Richard Kadrey: Sandman Slim

Richard Kadrey: Sandman Slim

Most good adventure stories contain an element of sadism; there’s a reason Philip Marlowe, James Bond, and the rest get beat up as often as they do. The thrill comes from seeing a character the audience empathizes with taking in more punishment than that audience will likely experience in a lifetime, and the suspense comes from wondering just how much more that character will be able to take. Judged on those terms, Sandman Slim, the new novel from Richard Kadrey, is a Sistine Chapel of pain. Stark, its magic-infused hero, is beaten, shot, stabbed, burned, exploded, and trash-talked on his quest for revenge, and he stumbles and wisecracks his way through all of it.

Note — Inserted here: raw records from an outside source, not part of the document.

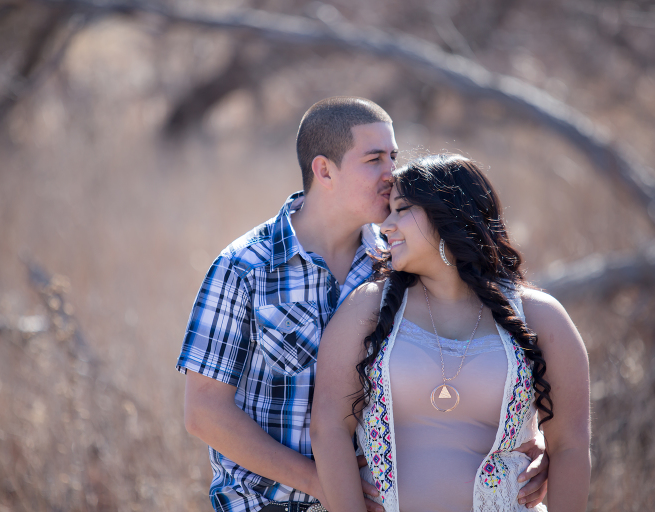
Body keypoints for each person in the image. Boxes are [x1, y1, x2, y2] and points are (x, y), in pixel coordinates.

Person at [176, 98, 550, 512]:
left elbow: (464, 367)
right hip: (269, 504)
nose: (391, 173)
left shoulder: (397, 262)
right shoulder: (244, 268)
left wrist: (527, 445)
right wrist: (326, 485)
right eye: (373, 159)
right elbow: (204, 412)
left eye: (393, 155)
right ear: (324, 170)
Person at [311, 154, 591, 511]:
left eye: (402, 209)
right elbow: (328, 427)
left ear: (448, 215)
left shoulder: (540, 317)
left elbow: (570, 446)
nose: (386, 225)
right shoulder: (367, 308)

Eleven years ago, James Stark’s closest friends sent him to hell. Now he’s found his way back to Los Angeles with only one thing on his mind: killing everyone who did him wrong. He made the trip to hell as a living man, which got all the monsters and demons below excited. They made him harder to kill and pitted him against a series of vicious opponents to see what would happen; now he has all kinds of fancy powers, and he knows how to use them to make the right people hurt. All he wants now is some murder and a cigarette, but the aboveground has gotten complicated. His friends don’t trust him and his enemies have plans; it’s going to take more than stabbing to get through his mess.

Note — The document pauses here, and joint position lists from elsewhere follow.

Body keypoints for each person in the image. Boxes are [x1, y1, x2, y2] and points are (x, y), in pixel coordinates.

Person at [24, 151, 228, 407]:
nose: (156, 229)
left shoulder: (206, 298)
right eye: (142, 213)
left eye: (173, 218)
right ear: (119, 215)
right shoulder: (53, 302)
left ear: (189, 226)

Slim is a hodgepodge of influences, but it’s never stale; the narrative moves fast from the first page, and while the nature of Stark’s opponents changes, his quest to avenge his lost love remains constant. He makes a terrific lead—a wild bundle of punk energy whose violent tendencies can’t entirely mask his basic decency. Slim doesn’t have a lot of surprises; the reality-meets-mythology motif should be familiar to anyone who’s watched a couple episodes of Angel, and Kadrey doesn’t innovate much. Still, the L.A. Stark inhabits has enough potential to warrant a return visit, as does Stark himself. It’s an old gag, but a guy in a leather jacket, covered in blood that isn’t entirely his and hungry for the next smoke, will always be cool.